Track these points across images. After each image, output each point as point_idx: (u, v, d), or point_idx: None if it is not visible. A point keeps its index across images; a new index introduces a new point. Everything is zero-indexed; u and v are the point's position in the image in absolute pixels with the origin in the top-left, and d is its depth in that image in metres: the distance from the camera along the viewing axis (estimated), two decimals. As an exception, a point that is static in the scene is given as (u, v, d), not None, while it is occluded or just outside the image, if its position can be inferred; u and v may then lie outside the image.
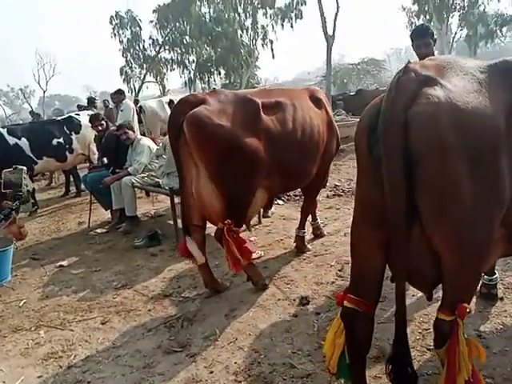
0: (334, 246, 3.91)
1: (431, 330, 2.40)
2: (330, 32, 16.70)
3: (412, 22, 27.16)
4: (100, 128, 5.41)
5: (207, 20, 25.49)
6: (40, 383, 2.49)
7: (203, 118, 2.72)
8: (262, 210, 4.70)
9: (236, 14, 25.60)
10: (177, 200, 4.52)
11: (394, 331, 1.63)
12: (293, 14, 24.05)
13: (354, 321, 1.64)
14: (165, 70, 29.88)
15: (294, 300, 3.00)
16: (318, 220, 4.21)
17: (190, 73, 28.88)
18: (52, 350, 2.81)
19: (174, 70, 29.53)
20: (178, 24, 27.13)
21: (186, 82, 29.44)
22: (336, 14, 17.11)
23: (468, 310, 1.54)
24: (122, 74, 28.89)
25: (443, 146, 1.32)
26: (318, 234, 4.14)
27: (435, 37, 3.28)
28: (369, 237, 1.61)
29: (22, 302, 3.49)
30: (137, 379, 2.41)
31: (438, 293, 1.74)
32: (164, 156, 4.70)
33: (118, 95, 8.71)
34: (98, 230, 5.23)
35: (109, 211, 5.62)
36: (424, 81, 1.37)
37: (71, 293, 3.60)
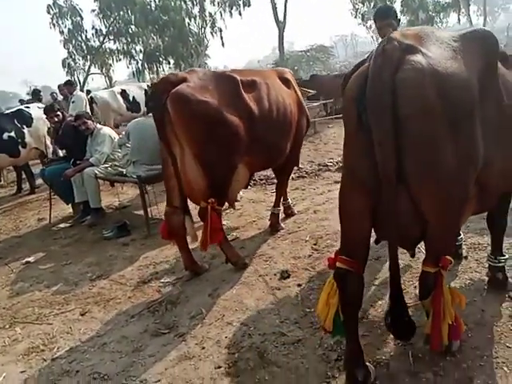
0: (306, 223, 4.04)
1: (407, 290, 2.60)
2: (280, 18, 16.80)
3: (357, 9, 27.87)
4: (56, 119, 5.17)
5: (153, 8, 24.77)
6: (25, 378, 2.42)
7: (187, 95, 2.72)
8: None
9: (182, 2, 25.07)
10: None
11: (390, 287, 1.75)
12: (241, 2, 23.92)
13: (346, 280, 1.74)
14: (110, 61, 28.83)
15: (275, 275, 3.10)
16: (289, 200, 4.32)
17: (137, 63, 28.04)
18: (32, 344, 2.73)
19: (120, 60, 28.56)
20: (121, 13, 26.15)
21: (133, 73, 28.57)
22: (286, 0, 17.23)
23: (451, 262, 1.69)
24: (64, 67, 27.52)
25: (427, 109, 1.43)
26: (289, 213, 4.25)
27: (399, 18, 3.18)
28: (357, 202, 1.70)
29: (-9, 301, 3.34)
30: (128, 363, 2.41)
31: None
32: (128, 144, 4.60)
33: (68, 86, 8.39)
34: (61, 225, 5.05)
35: (70, 205, 5.44)
36: (406, 49, 1.47)
37: (43, 287, 3.48)
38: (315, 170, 6.22)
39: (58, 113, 5.19)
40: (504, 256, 2.38)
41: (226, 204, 3.45)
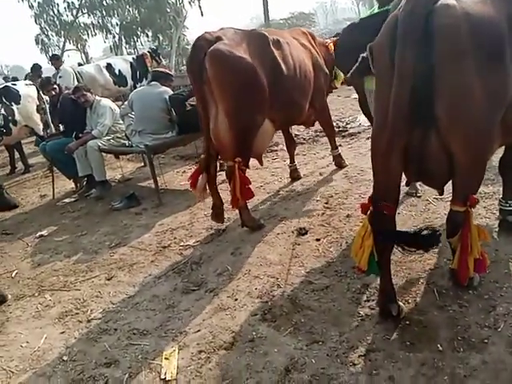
0: (314, 184, 4.16)
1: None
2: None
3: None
4: (53, 93, 5.11)
5: (127, -22, 23.84)
6: (65, 338, 2.51)
7: (225, 52, 2.85)
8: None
9: (157, -29, 24.14)
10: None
11: None
12: (218, -31, 23.18)
13: (381, 221, 1.87)
14: (85, 36, 27.86)
15: (293, 232, 3.23)
16: (296, 163, 4.43)
17: (114, 37, 27.14)
18: (64, 309, 2.82)
19: (95, 35, 27.62)
20: (94, -16, 25.12)
21: (110, 48, 27.68)
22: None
23: (478, 200, 1.83)
24: (37, 44, 26.50)
25: (463, 53, 1.53)
26: (295, 176, 4.37)
27: None
28: (389, 144, 1.80)
29: (15, 273, 3.40)
30: (164, 319, 2.52)
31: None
32: (131, 114, 4.60)
33: (55, 61, 8.19)
34: (67, 200, 5.06)
35: (71, 180, 5.45)
36: None
37: (64, 257, 3.55)
38: (312, 136, 6.30)
39: (55, 86, 5.12)
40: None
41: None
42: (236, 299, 2.55)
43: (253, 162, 5.36)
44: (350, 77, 3.35)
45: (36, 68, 8.81)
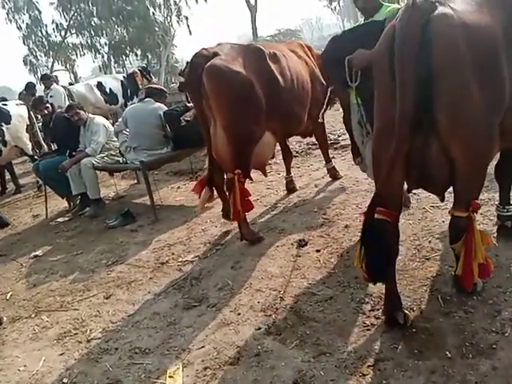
0: (310, 196, 4.17)
1: (423, 245, 2.77)
2: (252, 2, 16.73)
3: (321, -9, 27.95)
4: (46, 111, 5.09)
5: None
6: (65, 360, 2.46)
7: (221, 67, 2.92)
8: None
9: (145, -8, 24.45)
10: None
11: None
12: (206, -12, 23.58)
13: (385, 229, 1.88)
14: (74, 56, 27.98)
15: (292, 244, 3.22)
16: (292, 174, 4.45)
17: (103, 56, 27.28)
18: (63, 330, 2.75)
19: (84, 55, 27.75)
20: (82, 5, 25.32)
21: (99, 67, 27.80)
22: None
23: (479, 205, 1.85)
24: (26, 64, 26.51)
25: (460, 60, 1.56)
26: (291, 187, 4.38)
27: None
28: (392, 151, 1.82)
29: (9, 295, 3.33)
30: (166, 336, 2.48)
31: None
32: (125, 131, 4.59)
33: (45, 81, 8.18)
34: (60, 219, 5.00)
35: (65, 199, 5.39)
36: (435, 2, 1.59)
37: (60, 277, 3.49)
38: (305, 149, 6.35)
39: (48, 105, 5.10)
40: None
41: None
42: (239, 314, 2.52)
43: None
44: (333, 89, 3.41)
45: (30, 86, 8.77)
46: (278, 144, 4.26)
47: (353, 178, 4.37)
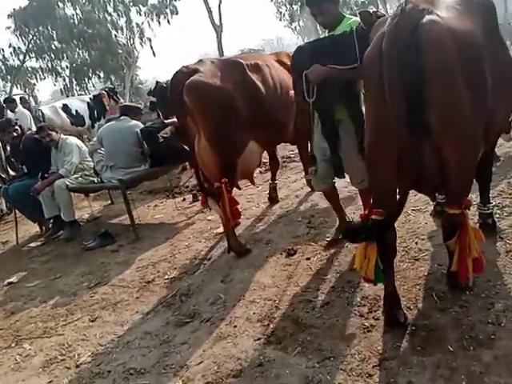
0: (292, 206, 4.20)
1: (410, 246, 2.84)
2: (217, 22, 16.98)
3: (281, 12, 28.75)
4: (15, 134, 4.91)
5: (76, 22, 23.84)
6: (54, 388, 2.33)
7: (200, 83, 2.99)
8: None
9: (107, 14, 24.38)
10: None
11: None
12: (168, 10, 23.75)
13: (382, 230, 1.92)
14: (34, 80, 27.33)
15: (281, 254, 3.21)
16: (277, 182, 4.49)
17: (64, 80, 26.79)
18: (48, 357, 2.61)
19: (44, 78, 27.16)
20: (41, 29, 24.89)
21: (61, 90, 27.24)
22: (220, 2, 17.42)
23: (471, 202, 1.92)
24: (-17, 89, 25.67)
25: (451, 64, 1.65)
26: (273, 196, 4.41)
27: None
28: (384, 155, 1.88)
29: (-16, 325, 3.13)
30: (160, 355, 2.39)
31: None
32: (101, 150, 4.50)
33: (8, 104, 7.94)
34: (32, 244, 4.79)
35: (36, 224, 5.19)
36: (423, 10, 1.67)
37: (39, 303, 3.32)
38: (280, 163, 6.40)
39: (16, 127, 4.93)
40: (491, 203, 2.69)
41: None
42: (235, 326, 2.47)
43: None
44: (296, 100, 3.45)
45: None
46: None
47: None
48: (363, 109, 2.79)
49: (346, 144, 2.77)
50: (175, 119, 4.11)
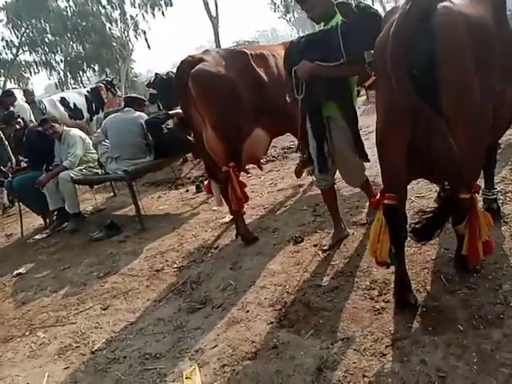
0: (297, 196, 4.25)
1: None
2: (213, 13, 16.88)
3: (275, 3, 28.63)
4: (18, 126, 4.91)
5: (70, 15, 23.62)
6: (71, 373, 2.37)
7: (205, 72, 3.05)
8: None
9: (101, 7, 24.17)
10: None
11: None
12: (162, 2, 23.59)
13: (394, 213, 1.96)
14: (28, 74, 27.12)
15: (288, 241, 3.26)
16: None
17: (58, 73, 26.60)
18: (63, 344, 2.66)
19: (38, 72, 26.96)
20: (34, 22, 24.65)
21: (56, 84, 27.06)
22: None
23: (480, 187, 1.97)
24: (-24, 84, 25.41)
25: (464, 47, 1.68)
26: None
27: None
28: (394, 140, 1.92)
29: (-3, 315, 3.17)
30: (175, 340, 2.44)
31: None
32: (105, 142, 4.51)
33: (7, 98, 7.87)
34: (38, 236, 4.82)
35: (40, 216, 5.21)
36: None
37: (50, 293, 3.36)
38: (281, 154, 6.46)
39: (19, 120, 4.93)
40: (496, 189, 2.75)
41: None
42: (247, 311, 2.53)
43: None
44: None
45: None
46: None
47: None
48: (356, 105, 2.83)
49: (337, 141, 2.78)
50: (179, 110, 4.14)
■ ■ ■
* [TASK PROMPT]: Reproduce the material above from its first line through the line containing "16: (318, 220, 4.21)", both ends included, and skip every picture.

* [ANSWER BELOW]:
Track these points across images. After each image, output each point as point_idx: (u, v, d), or point_idx: None if it is not visible. A point keeps its index across images; a new index introduces a new point. Everything is zero-indexed; u and v are the point's position in the image in absolute pixels with the origin in the top-left, and d is its depth in that image in metres: the distance from the camera along the viewing axis (estimated), two decimals. As an exception, a point that is static in the scene is given as (u, v, d), not None, while it is occluded or just outside the image, if its position can be inferred; u and v may then lie outside the image.
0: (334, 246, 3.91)
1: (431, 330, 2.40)
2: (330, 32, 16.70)
3: (412, 22, 27.16)
4: (100, 128, 5.41)
5: (207, 20, 25.49)
6: (40, 383, 2.49)
7: (203, 118, 2.72)
8: (262, 210, 4.70)
9: (236, 14, 25.60)
10: (177, 200, 4.52)
11: (394, 331, 1.63)
12: (293, 14, 24.05)
13: (354, 321, 1.64)
14: (165, 70, 29.88)
15: (294, 300, 3.00)
16: (318, 220, 4.21)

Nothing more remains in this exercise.